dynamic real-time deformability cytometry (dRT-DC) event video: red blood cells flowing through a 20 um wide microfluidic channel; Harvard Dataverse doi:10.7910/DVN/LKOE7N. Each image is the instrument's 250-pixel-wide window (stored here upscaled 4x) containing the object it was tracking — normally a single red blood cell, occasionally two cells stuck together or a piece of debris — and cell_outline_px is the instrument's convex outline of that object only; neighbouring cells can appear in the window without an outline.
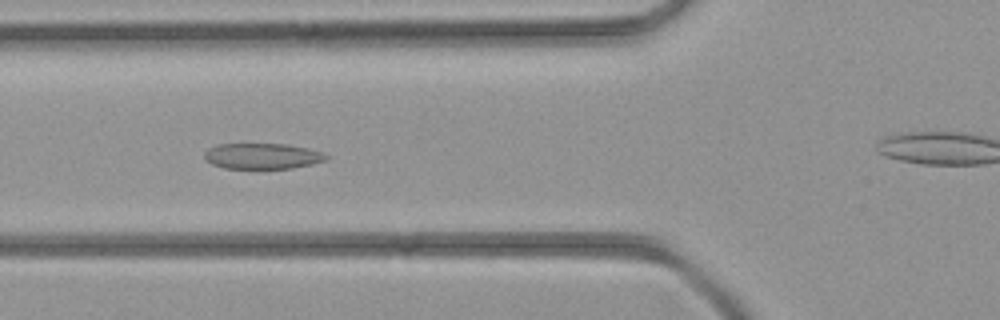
{"species": "common noctule bat (a hibernating species)", "species_latin": "Nyctalus noctula", "temperature_condition": "room temperature", "stored_images_in_passage": 38, "camera_frame_rate_fps": 3000, "um_per_image_px": 0.085, "animal": {"sex": "female", "body_mass_g": 21.9}, "frame": {"image": 1, "passage_image": 17, "time_ms": 5.333, "image_size_px": [1000, 320], "cell_outline_px": [[328, 160], [312, 164], [292, 168], [224, 168], [212, 164], [204, 160], [204, 152], [208, 148], [220, 144], [288, 144], [308, 148], [324, 152], [328, 156]], "centroid_in_image_um": [22.32, 13.26], "position_along_channel_um": 103.5, "area_um2": 18.38}}
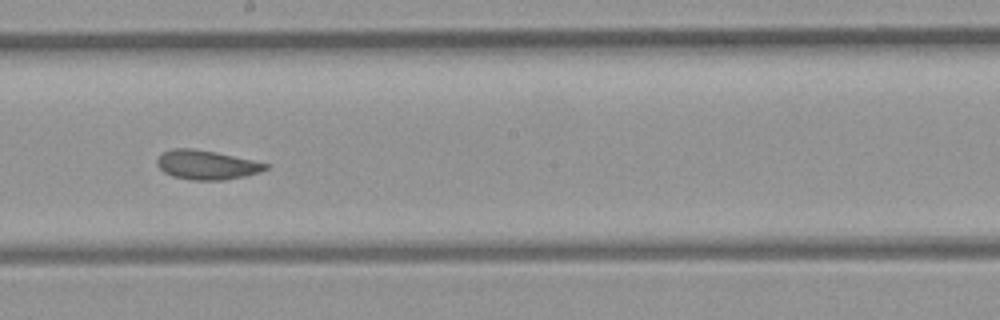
{"frame": {"image": 2, "passage_image": 25, "time_ms": 8.0, "image_size_px": [1000, 320], "cell_outline_px": [[268, 168], [260, 172], [244, 176], [224, 180], [192, 180], [172, 176], [164, 172], [156, 164], [156, 160], [164, 152], [172, 148], [192, 148], [216, 152], [252, 160], [268, 164]], "centroid_in_image_um": [17.54, 14.01], "position_along_channel_um": 230.7, "area_um2": 18.38}}
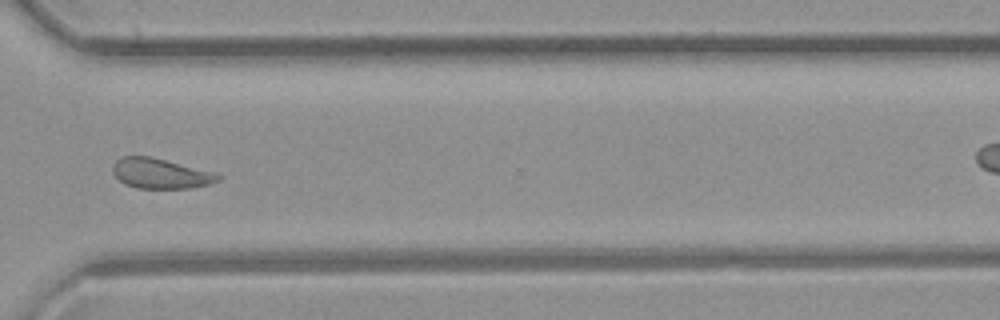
{"frame": {"image": 3, "passage_image": 33, "time_ms": 10.667, "image_size_px": [1000, 320], "cell_outline_px": [[224, 176], [220, 180], [208, 184], [192, 188], [136, 188], [124, 184], [112, 172], [112, 164], [116, 160], [124, 156], [152, 156], [212, 172]], "centroid_in_image_um": [13.62, 14.74], "position_along_channel_um": 357.0, "area_um2": 18.5}}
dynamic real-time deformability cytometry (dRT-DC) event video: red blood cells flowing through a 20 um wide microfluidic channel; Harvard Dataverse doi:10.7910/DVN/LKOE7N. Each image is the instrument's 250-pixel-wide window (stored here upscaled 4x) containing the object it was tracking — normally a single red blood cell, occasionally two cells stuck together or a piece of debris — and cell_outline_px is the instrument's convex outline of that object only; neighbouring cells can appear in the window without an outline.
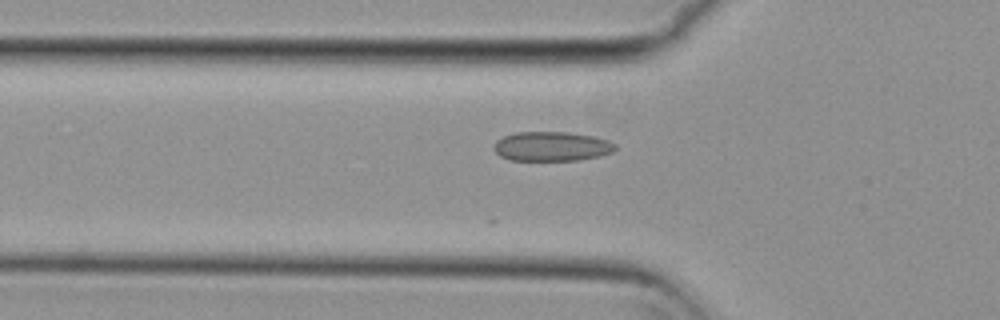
{"species": "common noctule bat (a hibernating species)", "species_latin": "Nyctalus noctula", "temperature_condition": "cold", "stored_images_in_passage": 40, "camera_frame_rate_fps": 3000, "um_per_image_px": 0.085, "animal": {"sex": "female", "body_mass_g": 29.2, "forearm_length_mm": 56.3}, "frame": {"image": 1, "passage_image": 10, "time_ms": 3.0, "image_size_px": [1000, 320], "cell_outline_px": [[616, 148], [612, 152], [600, 156], [580, 160], [508, 160], [500, 156], [492, 148], [492, 144], [496, 140], [504, 136], [516, 132], [568, 132], [592, 136], [608, 140], [616, 144]], "centroid_in_image_um": [46.87, 12.44], "position_along_channel_um": 78.9, "area_um2": 20.98}}
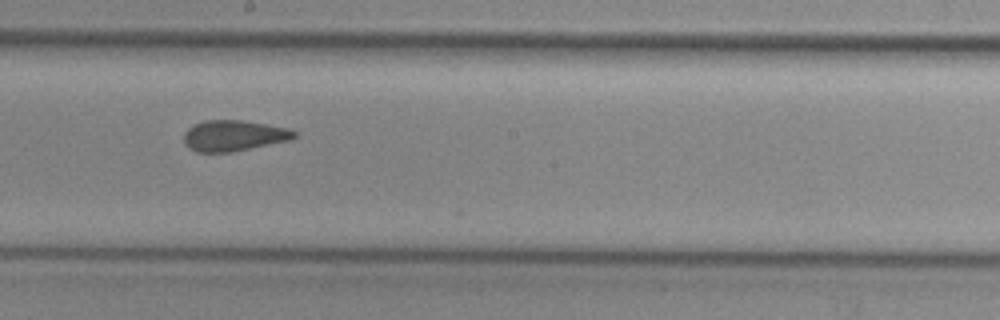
{"frame": {"image": 2, "passage_image": 22, "time_ms": 7.0, "image_size_px": [1000, 320], "cell_outline_px": [[296, 136], [288, 140], [232, 152], [196, 152], [188, 148], [184, 144], [184, 132], [192, 124], [204, 120], [244, 120], [288, 128], [296, 132]], "centroid_in_image_um": [19.81, 11.52], "position_along_channel_um": 228.4, "area_um2": 19.88}}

Problem to solve:
Restate the whole listing above exactly, except for its images.

Finished task:
dynamic real-time deformability cytometry (dRT-DC) event video: red blood cells flowing through a 20 um wide microfluidic channel; Harvard Dataverse doi:10.7910/DVN/LKOE7N. Each image is the instrument's 250-pixel-wide window (stored here upscaled 4x) containing the object it was tracking — normally a single red blood cell, occasionally two cells stuck together or a piece of debris — and cell_outline_px is the instrument's convex outline of that object only; neighbouring cells can appear in the window without an outline.
{"species": "common noctule bat (a hibernating species)", "species_latin": "Nyctalus noctula", "temperature_condition": "room temperature", "stored_images_in_passage": 38, "camera_frame_rate_fps": 3000, "um_per_image_px": 0.085, "animal": {"sex": "female", "body_mass_g": 21.9}, "frame": {"image": 1, "passage_image": 17, "time_ms": 5.333, "image_size_px": [1000, 320], "cell_outline_px": [[328, 160], [312, 164], [292, 168], [224, 168], [212, 164], [204, 160], [204, 152], [208, 148], [220, 144], [288, 144], [308, 148], [324, 152], [328, 156]], "centroid_in_image_um": [22.32, 13.26], "position_along_channel_um": 103.5, "area_um2": 18.38}}
{"frame": {"image": 2, "passage_image": 25, "time_ms": 8.0, "image_size_px": [1000, 320], "cell_outline_px": [[268, 168], [260, 172], [244, 176], [224, 180], [192, 180], [172, 176], [164, 172], [156, 164], [156, 160], [164, 152], [172, 148], [192, 148], [216, 152], [252, 160], [268, 164]], "centroid_in_image_um": [17.54, 14.01], "position_along_channel_um": 230.7, "area_um2": 18.38}}
{"frame": {"image": 3, "passage_image": 33, "time_ms": 10.667, "image_size_px": [1000, 320], "cell_outline_px": [[224, 176], [220, 180], [208, 184], [192, 188], [136, 188], [124, 184], [112, 172], [112, 164], [116, 160], [124, 156], [152, 156], [212, 172]], "centroid_in_image_um": [13.62, 14.74], "position_along_channel_um": 357.0, "area_um2": 18.5}}
dynamic real-time deformability cytometry (dRT-DC) event video: red blood cells flowing through a 20 um wide microfluidic channel; Harvard Dataverse doi:10.7910/DVN/LKOE7N. Each image is the instrument's 250-pixel-wide window (stored here upscaled 4x) containing the object it was tracking — normally a single red blood cell, occasionally two cells stuck together or a piece of debris — and cell_outline_px is the instrument's convex outline of that object only; neighbouring cells can appear in the window without an outline.
{"species": "common noctule bat (a hibernating species)", "species_latin": "Nyctalus noctula", "temperature_condition": "cold", "stored_images_in_passage": 40, "camera_frame_rate_fps": 3000, "um_per_image_px": 0.085, "animal": {"sex": "female", "body_mass_g": 29.2, "forearm_length_mm": 56.3}, "frame": {"image": 1, "passage_image": 10, "time_ms": 3.0, "image_size_px": [1000, 320], "cell_outline_px": [[616, 148], [612, 152], [600, 156], [580, 160], [508, 160], [500, 156], [492, 148], [492, 144], [496, 140], [504, 136], [516, 132], [568, 132], [592, 136], [608, 140], [616, 144]], "centroid_in_image_um": [46.87, 12.44], "position_along_channel_um": 78.9, "area_um2": 20.98}}
{"frame": {"image": 2, "passage_image": 22, "time_ms": 7.0, "image_size_px": [1000, 320], "cell_outline_px": [[296, 136], [288, 140], [232, 152], [196, 152], [188, 148], [184, 144], [184, 132], [192, 124], [204, 120], [244, 120], [288, 128], [296, 132]], "centroid_in_image_um": [19.81, 11.52], "position_along_channel_um": 228.4, "area_um2": 19.88}}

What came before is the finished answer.